[Opening Material for the task section]

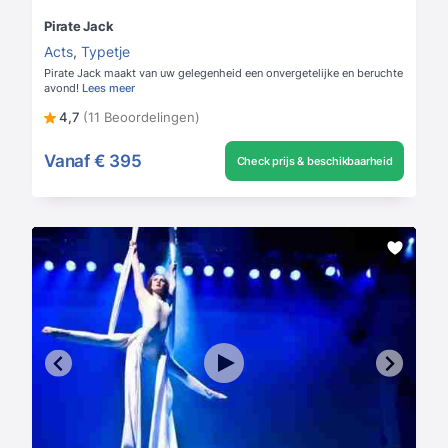
Pirate Jack
Acts
,
Typetje
Pirate Jack maakt van uw gelegenheid een onvergetelijke en beruchte
avond!
Lees meer
4,7
(11 Beoordelingen)
Vanaf
€ 395
Check prijs & beschikbaarheid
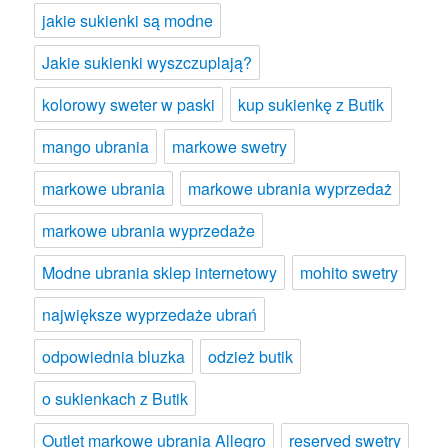
jakie sukienki są modne
Jakie sukienki wyszczuplają?
kolorowy sweter w paski
kup sukienkę z Butik
mango ubrania
markowe swetry
markowe ubrania
markowe ubrania wyprzedaż
markowe ubrania wyprzedaże
Modne ubrania sklep internetowy
mohito swetry
największe wyprzedaże ubrań
odpowiednia bluzka
odzież butik
o sukienkach z Butik
Outlet markowe ubrania Allegro
reserved swetry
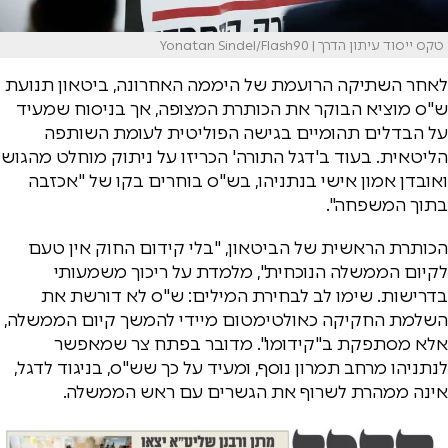
טקס ייסוד עיתון הדרך | Yonatan Sindel/Flash90
לאחר השתיקה הרועמת של היממה האחרונה, ביטאון תנועת
ש"ס מוציא הבוקר את הכותרת המצופה, אך בניסוח שמעיד
על הבדלים תהומיים בגישה הפוליטית לעומת השותפה
הליטאית. בעוד ב'דגל התורה' הכריזו על ניתוק מוחלט מהגוש
ואובדן אמון אישי בנתניהו, בש"ס בוחרים בקו של "אכזבה
בתוך המשפחה".
הכותרת הראשית של הביטאון, "בלי קידום החוק אין טעם
לקיום הממשלה הנוכחית", מלמדת על ריכוך משמעותי
בדרישות. שימו לב לבחירת המילים: ש"ס לא דורשת את
השלמת החקיקה כאולטימטום מיידי להמשך קיום הממשלה,
אלא מסתפקת ב"קידומו". מדובר בפתח צר שמאפשר
לנתניהו מרחב תמרון נוסף, ומעיד על כך שש"ס, בניגוד לדגל,
אינה ממהרת לשרוף את הגשרים עם ראש הממשלה.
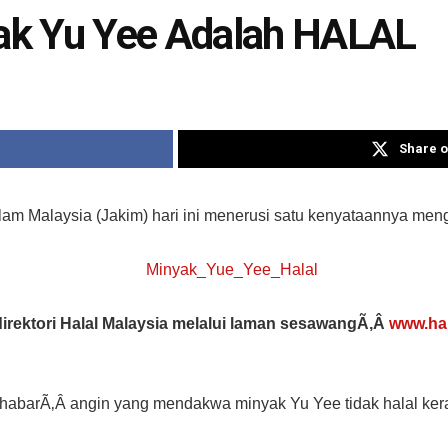
ak Yu Yee Adalah HALAL
Share o
m Malaysia (Jakim) hari ini menerusi satu kenyataannya men
 direktori Halal Malaysia melalui laman sesawangÃ‚Â
www.hal
 khabarÃ‚Â angin yang mendakwa minyak Yu Yee tidak halal ke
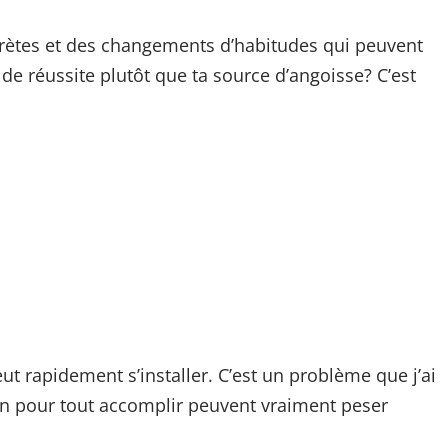
ncrètes et des changements d’habitudes qui peuvent
 de réussite plutôt que ta source d’angoisse? C’est
eut rapidement s’installer. C’est un problème que j’ai
ion pour tout accomplir peuvent vraiment peser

[Closing Material for the task section]

Goal of the exercise: Render the text read from all the entries above as a JSON list of strings, one string per line, leaving out blank lines and the pictures.

Exercise output:
[
  "Pirate Jack",
  "Acts",
  ",",
  "Typetje",
  "Pirate Jack maakt van uw gelegenheid een onvergetelijke en beruchte",
  "avond!",
  "Lees meer",
  "4,7",
  "(11 Beoordelingen)",
  "Vanaf",
  "€ 395",
  "Check prijs & beschikbaarheid",
  "jakie sukienki są modne",
  "Jakie sukienki wyszczuplają?",
  "kolorowy sweter w paski",
  "kup sukienkę z Butik",
  "mango ubrania",
  "markowe swetry",
  "markowe ubrania",
  "markowe ubrania wyprzedaż",
  "markowe ubrania wyprzedaże",
  "Modne ubrania sklep internetowy",
  "mohito swetry",
  "największe wyprzedaże ubrań",
  "odpowiednia bluzka",
  "odzież butik",
  "o sukienkach z Butik",
  "Outlet markowe ubrania Allegro",
  "reserved swetry",
  "טקס ייסוד עיתון הדרך | Yonatan Sindel/Flash90",
  "לאחר השתיקה הרועמת של היממה האחרונה, ביטאון תנועת",
  "ש\"ס מוציא הבוקר את הכותרת המצופה, אך בניסוח שמעיד",
  "על הבדלים תהומיים בגישה הפוליטית לעומת השותפה",
  "הליטאית. בעוד ב'דגל התורה' הכריזו על ניתוק מוחלט מהגוש",
  "ואובדן אמון אישי בנתניהו, בש\"ס בוחרים בקו של \"אכזבה",
  "בתוך המשפחה\".",
  "הכותרת הראשית של הביטאון, \"בלי קידום החוק אין טעם",
  "לקיום הממשלה הנוכחית\", מלמדת על ריכוך משמעותי",
  "בדרישות. שימו לב לבחירת המילים: ש\"ס לא דורשת את",
  "השלמת החקיקה כאולטימטום מיידי להמשך קיום הממשלה,",
  "אלא מסתפקת ב\"קידומו\". מדובר בפתח צר שמאפשר",
  "לנתניהו מרחב תמרון נוסף, ומעיד על כך שש\"ס, בניגוד לדגל,",
  "אינה ממהרת לשרוף את הגשרים עם ראש הממשלה.",
  "ak Yu Yee Adalah HALAL",
  "Share o",
  "m Malaysia (Jakim) hari ini menerusi satu kenyataannya men",
  " direktori Halal Malaysia melalui laman sesawangÃ‚Â",
  "www.hal",
  " khabarÃ‚Â angin yang mendakwa minyak Yu Yee tidak halal ke",
  "ncrètes et des changements d’habitudes qui peuvent",
  " de réussite plutôt que ta source d’angoisse? C’est",
  "eut rapidement s’installer. C’est un problème que j’ai",
  "ion pour tout accomplir peuvent vraiment peser"
]